DIRECTIONS
Copy the data exactly. Images are the one exception.

DATA

◆ ◆ ◆ ◆

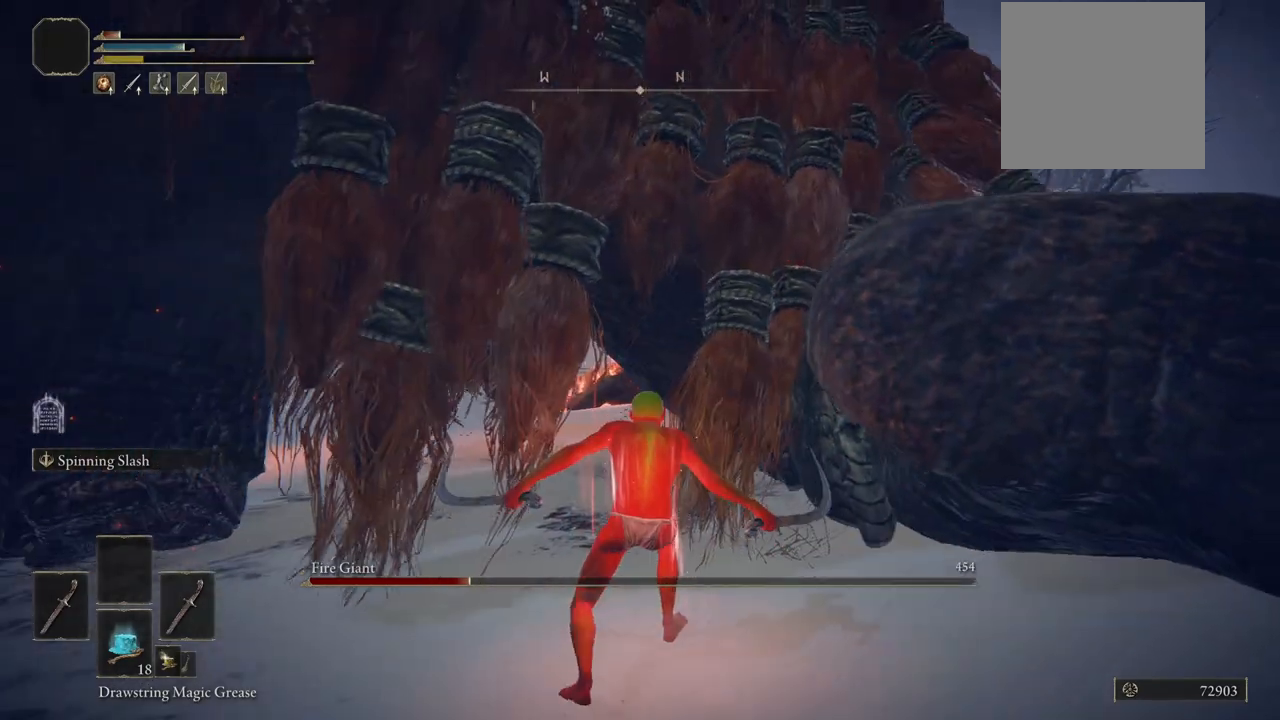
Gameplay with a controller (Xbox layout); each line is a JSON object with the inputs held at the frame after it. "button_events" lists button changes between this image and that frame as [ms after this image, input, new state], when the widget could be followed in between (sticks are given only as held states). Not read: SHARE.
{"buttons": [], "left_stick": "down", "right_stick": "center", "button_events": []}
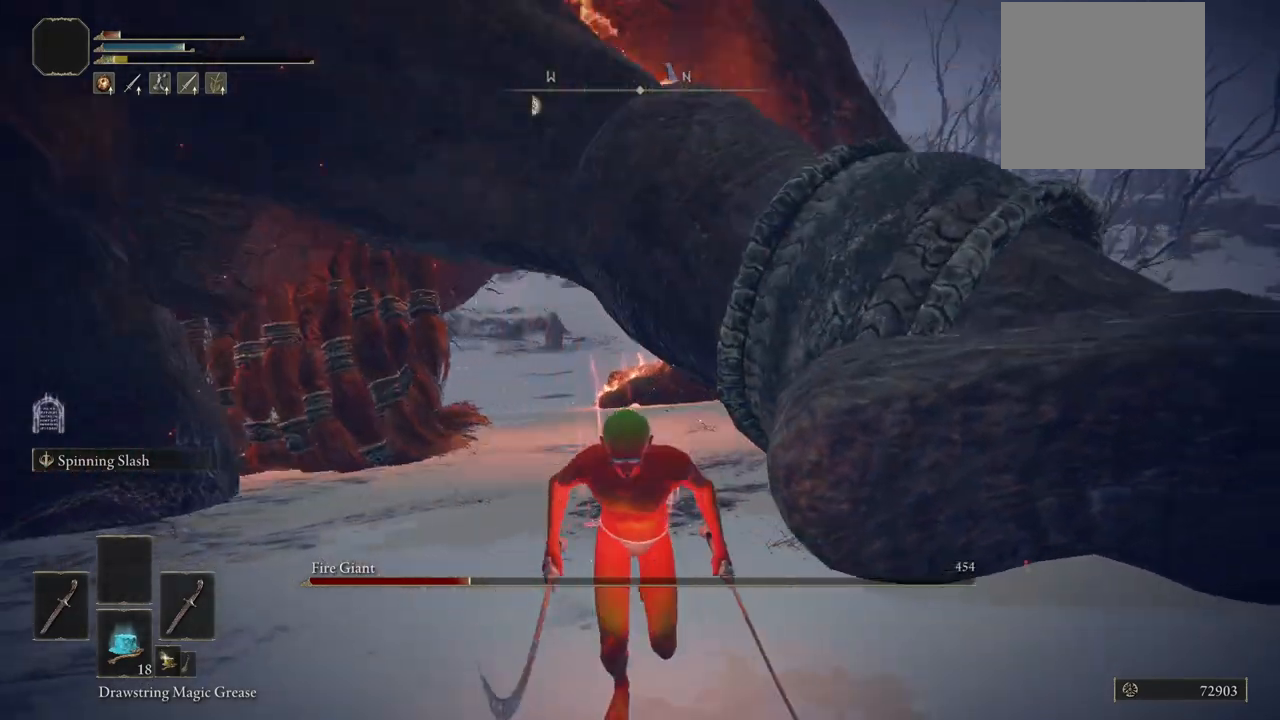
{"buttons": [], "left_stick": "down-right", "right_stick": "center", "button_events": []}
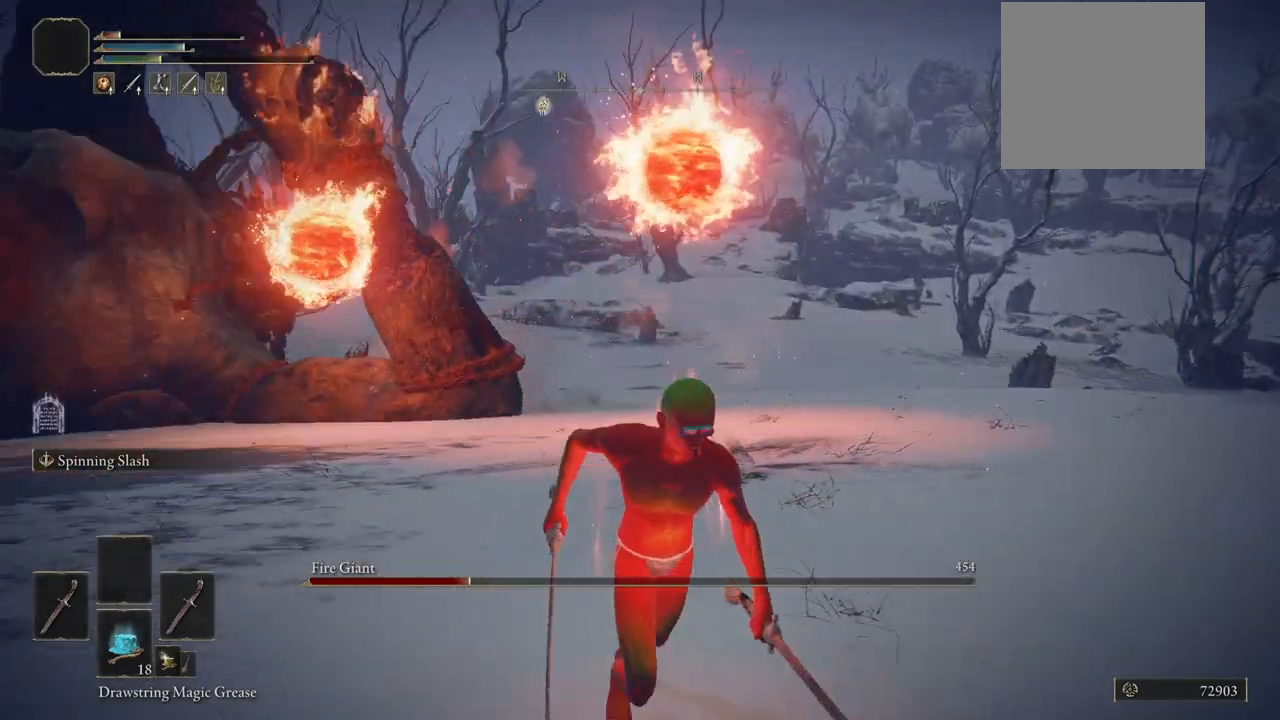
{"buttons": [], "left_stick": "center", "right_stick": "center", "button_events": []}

◆ ◆ ◆ ◆

TASK RESPONSE
Gameplay with a controller (Xbox layout); each line is a JSON object with the inputs held at the frame after it. "button_events" lists button changes between this image and that frame as [ms after this image, input, new state], when the widget could be followed in between (sticks are given only as held states). Not read: SHARE.
{"buttons": [], "left_stick": "down", "right_stick": "center", "button_events": []}
{"buttons": [], "left_stick": "down-right", "right_stick": "center", "button_events": []}
{"buttons": [], "left_stick": "center", "right_stick": "center", "button_events": []}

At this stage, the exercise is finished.